Collected data entries
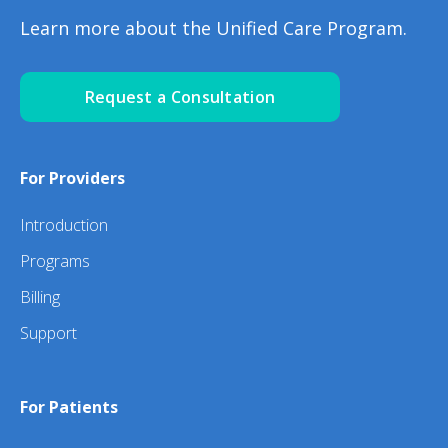
Learn more about the Unified Care Program.
Request a Consultation
For Providers
Introduction
Programs
Billing
Support
For Patients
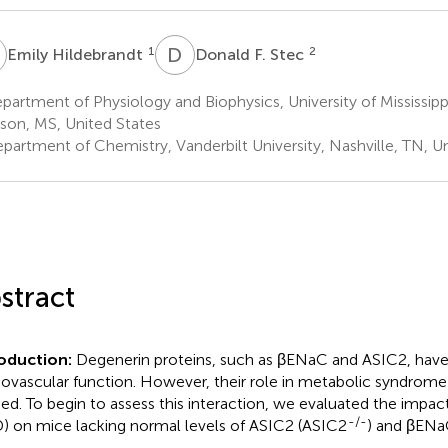
H
D
F
1
2
Emily Hildebrandt
Donald F. Stec
artment of Physiology and Biophysics, University of Mississipp
son, MS, United States
partment of Chemistry, Vanderbilt University, Nashville, TN, U
stract
roduction:
Degenerin proteins, such as βENaC and ASIC2, have
iovascular function. However, their role in metabolic syndrom
ied. To begin to assess this interaction, we evaluated the impact 
-/-
) on mice lacking normal levels of ASIC2 (ASIC2
) and βEN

*What you should do*.
What you return must match the records letter for letter, except that the pictures stay out.

*Task answer*.
Learn more about the Unified Care Program.
Request a Consultation
For Providers
Introduction
Programs
Billing
Support
For Patients
H
D
F
1
2
Emily Hildebrandt
Donald F. Stec
artment of Physiology and Biophysics, University of Mississipp
son, MS, United States
partment of Chemistry, Vanderbilt University, Nashville, TN, U
stract
roduction:
Degenerin proteins, such as βENaC and ASIC2, have
iovascular function. However, their role in metabolic syndrom
ied. To begin to assess this interaction, we evaluated the impact 
-/-
) on mice lacking normal levels of ASIC2 (ASIC2
) and βEN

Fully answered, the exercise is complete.